Virtual Assistants

Intelligent Personal Assistants vs. Chatbots

An intelligent personal assistant is software that can assist people with basic tasks, usually using natural language. They can perform several tasks such as internal commands, web access. Either text or voice can trigger an action.

A voice assistant is an intelligent personal assistant that uses voice recognition, speech synthesis, and natural language processing to provide a service through a particular application.

A chatbot also known as a conversational agent is the main way to get assistance from a chatbot. Chatbots can simulate a conversation with a human user. Many companies use them in the customer service sector to answer basic questions and connect with a live person if necessary.

Intelligent Personal Assistant:

  • Simple dialog (linear/slot filling)
  • Adaptable to owner

Chatbot:

  • Often associated with a company
  • usually replaces a customer service support person
  • more complex dialog with multiple speech turns

Wake word detection

The wake word is what wakes the assistant. For example with the Google Assistant the wake word is "Hey Google".

Automatic Speech recognition

Current approaches for ASR are machine learning to learn words from speech signals. Frequency analysis is performed on each little slice of audio to learn the corresponding letters

Speech recognition

  1. Speaker
  • Speaker's characteristics
    • Age, gender, anatomy (vocal chords)
  • Current state
    • level of stress, emotional state
  • Language and culture
  1. Utterance
  • Utterance method
    • Isolated words vs connected words
  • Utterance context
    • continuous speech vs spontaneous speech
  • Production characteristics
    • whisper vs normal voice vs scream
  1. Discourse Content
  • domain
    • the smaller the domain, the better the system performance
    • larger domain -> more homophones
  • vocabulary
    • larger the vocab the more understanding
  1. Environment
  • surrounding sounds
  • transducer
    • phone, headset, smart Speaker
  • channel variability
    • signal distortion
    • echo

Intent detection

Intent detection is a problem of understanding the language (NLU).

NLU is very complex because the language is full of ambiguity.

Types of dialogs

Linear dialogs is a process of collecting all the necessary information to complete an action. This is used by intelligent personal assistants.

Non-linear dialogs are closer to "real" conversation with branches, twists and turns, based on changes to context. This is used by a conversational agent (chatbot). They are very complex to build, and can quickly become unmanageable.

Action

For a chatbot or a intelligent personal assistants to execute a desired action, it could require:

  • Access to internal commands
  • access to external suppliers
  • access to knowledge based
  • access to search engines

Access to internal commands

  • access to "standard" or added applications
  • internal commands like "set timer"
  • other behavior
    • "tell me a joke"

Access to external suppliers

  • simple tasks requiring a service provider
  • complex task requiring exchange of information with a service provider

Access to knowledge base

  • Factual Q/A

Access to search engines

  • web searches

Answer Generation

Types of answers:

  • Answers that are pre-recorded
  • answer templates with variables

Speech Synthesis

Speech synthesis is a form of output where a computer or other machine reads words to you out loud in a real or simulated voice played through a loudspeaker; the technology is often called text-to-speech (TTS).

Steps for speech synthesis include: preprocessing for disambiguation, words to phonemes, phonemes to sounds, modulation for intonation, volume.

Preprocessing

Preprocessing involves going through the text and cleaning it up so the computer makes fewer mistakes when it actually reads the words aloud.

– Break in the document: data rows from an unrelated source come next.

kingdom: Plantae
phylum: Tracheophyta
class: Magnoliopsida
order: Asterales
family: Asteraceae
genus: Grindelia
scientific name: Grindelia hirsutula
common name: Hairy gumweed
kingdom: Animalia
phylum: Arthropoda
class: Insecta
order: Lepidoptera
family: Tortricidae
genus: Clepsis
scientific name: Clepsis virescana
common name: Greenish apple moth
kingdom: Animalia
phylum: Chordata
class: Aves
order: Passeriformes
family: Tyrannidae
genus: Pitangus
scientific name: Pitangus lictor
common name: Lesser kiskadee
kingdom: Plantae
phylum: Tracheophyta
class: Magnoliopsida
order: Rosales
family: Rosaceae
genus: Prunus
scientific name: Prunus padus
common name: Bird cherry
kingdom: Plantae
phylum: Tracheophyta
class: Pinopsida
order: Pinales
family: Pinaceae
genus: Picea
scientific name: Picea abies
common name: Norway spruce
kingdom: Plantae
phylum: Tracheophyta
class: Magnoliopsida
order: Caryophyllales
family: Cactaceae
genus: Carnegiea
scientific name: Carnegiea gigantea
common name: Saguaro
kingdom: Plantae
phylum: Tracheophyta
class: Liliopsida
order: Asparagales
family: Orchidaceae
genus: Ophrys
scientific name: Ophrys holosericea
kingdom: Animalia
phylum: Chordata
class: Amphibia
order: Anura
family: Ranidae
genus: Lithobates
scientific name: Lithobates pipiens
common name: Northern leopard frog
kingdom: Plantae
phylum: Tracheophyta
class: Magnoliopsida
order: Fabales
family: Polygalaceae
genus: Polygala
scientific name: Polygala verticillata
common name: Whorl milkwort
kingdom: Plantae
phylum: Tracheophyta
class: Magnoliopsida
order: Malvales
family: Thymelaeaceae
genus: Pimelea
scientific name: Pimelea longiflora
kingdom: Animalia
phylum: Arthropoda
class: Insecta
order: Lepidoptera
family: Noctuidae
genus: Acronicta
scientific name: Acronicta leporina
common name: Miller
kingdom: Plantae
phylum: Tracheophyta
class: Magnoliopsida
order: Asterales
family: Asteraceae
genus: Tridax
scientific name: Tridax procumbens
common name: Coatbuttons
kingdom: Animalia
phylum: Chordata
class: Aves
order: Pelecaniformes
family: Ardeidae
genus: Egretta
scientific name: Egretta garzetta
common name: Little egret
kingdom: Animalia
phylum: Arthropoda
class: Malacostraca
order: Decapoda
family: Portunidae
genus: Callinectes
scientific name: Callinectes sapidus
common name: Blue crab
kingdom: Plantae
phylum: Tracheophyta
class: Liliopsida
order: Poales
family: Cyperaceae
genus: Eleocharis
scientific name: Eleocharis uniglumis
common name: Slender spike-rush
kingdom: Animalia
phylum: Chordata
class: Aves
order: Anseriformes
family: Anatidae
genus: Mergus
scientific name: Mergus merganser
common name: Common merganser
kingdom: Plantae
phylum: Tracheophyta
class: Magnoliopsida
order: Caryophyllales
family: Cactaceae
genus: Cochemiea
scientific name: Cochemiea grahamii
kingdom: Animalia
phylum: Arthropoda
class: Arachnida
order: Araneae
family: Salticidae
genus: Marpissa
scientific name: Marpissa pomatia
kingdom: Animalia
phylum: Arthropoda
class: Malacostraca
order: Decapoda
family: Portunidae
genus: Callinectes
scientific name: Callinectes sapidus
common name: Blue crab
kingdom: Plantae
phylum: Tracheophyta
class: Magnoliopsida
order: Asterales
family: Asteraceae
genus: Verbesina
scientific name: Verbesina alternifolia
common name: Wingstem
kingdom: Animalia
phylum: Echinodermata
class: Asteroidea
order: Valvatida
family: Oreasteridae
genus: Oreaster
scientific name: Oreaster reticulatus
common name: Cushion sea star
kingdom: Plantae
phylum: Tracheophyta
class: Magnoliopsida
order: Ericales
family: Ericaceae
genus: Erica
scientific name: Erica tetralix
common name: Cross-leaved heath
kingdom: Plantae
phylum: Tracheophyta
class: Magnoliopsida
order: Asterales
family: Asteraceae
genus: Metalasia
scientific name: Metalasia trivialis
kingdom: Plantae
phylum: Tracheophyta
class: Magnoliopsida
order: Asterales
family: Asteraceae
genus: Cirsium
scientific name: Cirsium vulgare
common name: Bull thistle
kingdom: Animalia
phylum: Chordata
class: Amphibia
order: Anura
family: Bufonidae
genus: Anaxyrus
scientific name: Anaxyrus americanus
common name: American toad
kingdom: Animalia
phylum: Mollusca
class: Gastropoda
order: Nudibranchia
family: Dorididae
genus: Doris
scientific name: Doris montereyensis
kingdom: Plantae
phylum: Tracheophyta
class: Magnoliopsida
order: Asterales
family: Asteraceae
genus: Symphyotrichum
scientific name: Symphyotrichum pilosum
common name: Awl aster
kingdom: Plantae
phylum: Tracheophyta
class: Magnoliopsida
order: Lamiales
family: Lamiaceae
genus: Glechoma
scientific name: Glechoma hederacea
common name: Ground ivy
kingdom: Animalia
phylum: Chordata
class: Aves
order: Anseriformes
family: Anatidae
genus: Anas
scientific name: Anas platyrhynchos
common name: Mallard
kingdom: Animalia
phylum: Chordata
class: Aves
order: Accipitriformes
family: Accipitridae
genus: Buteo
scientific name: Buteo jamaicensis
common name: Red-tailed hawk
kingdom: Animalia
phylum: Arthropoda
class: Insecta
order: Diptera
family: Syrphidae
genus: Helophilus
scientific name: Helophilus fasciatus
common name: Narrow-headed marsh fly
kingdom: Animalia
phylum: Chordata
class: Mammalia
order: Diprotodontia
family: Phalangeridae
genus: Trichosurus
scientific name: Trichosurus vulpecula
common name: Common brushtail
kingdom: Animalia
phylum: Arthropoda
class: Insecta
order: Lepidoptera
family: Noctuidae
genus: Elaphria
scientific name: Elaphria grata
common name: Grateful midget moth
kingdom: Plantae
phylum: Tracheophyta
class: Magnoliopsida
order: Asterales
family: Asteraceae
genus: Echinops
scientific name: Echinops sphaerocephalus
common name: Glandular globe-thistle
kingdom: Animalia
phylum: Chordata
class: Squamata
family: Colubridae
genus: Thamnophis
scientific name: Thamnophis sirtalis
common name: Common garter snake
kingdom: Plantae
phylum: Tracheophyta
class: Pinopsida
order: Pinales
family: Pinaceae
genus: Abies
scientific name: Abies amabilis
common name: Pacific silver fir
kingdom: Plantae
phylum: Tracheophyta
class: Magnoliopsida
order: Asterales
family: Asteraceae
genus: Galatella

Things like numbers, dates, times, abbreviations, acronyms, and special characters need to be turned into words.

Words to phonemes

These are the sound parts of word.

Five -> f-ay-v One -> w-ah-n

Phonemes to sounds

Speech synthesizers that use recorded human voices have to be preloaded with little snippets of human sound they can rearrange.

In other words, a programmer has to record lots of examples of a person saying different things, break the spoken sentences into words and the words into phonemes.

If there are enough speech samples, the computer can rearrange the bits in any number of different ways to create entirely new words and sentences.

Modulation

As any good actor can demonstrate, a sentence can be read in different ways depending on the meaning of the text, the person speaking and the emotions it wishes to express.

In linguistics, this idea is known as prosody and is one of the most difficult problems for voice synthesizers.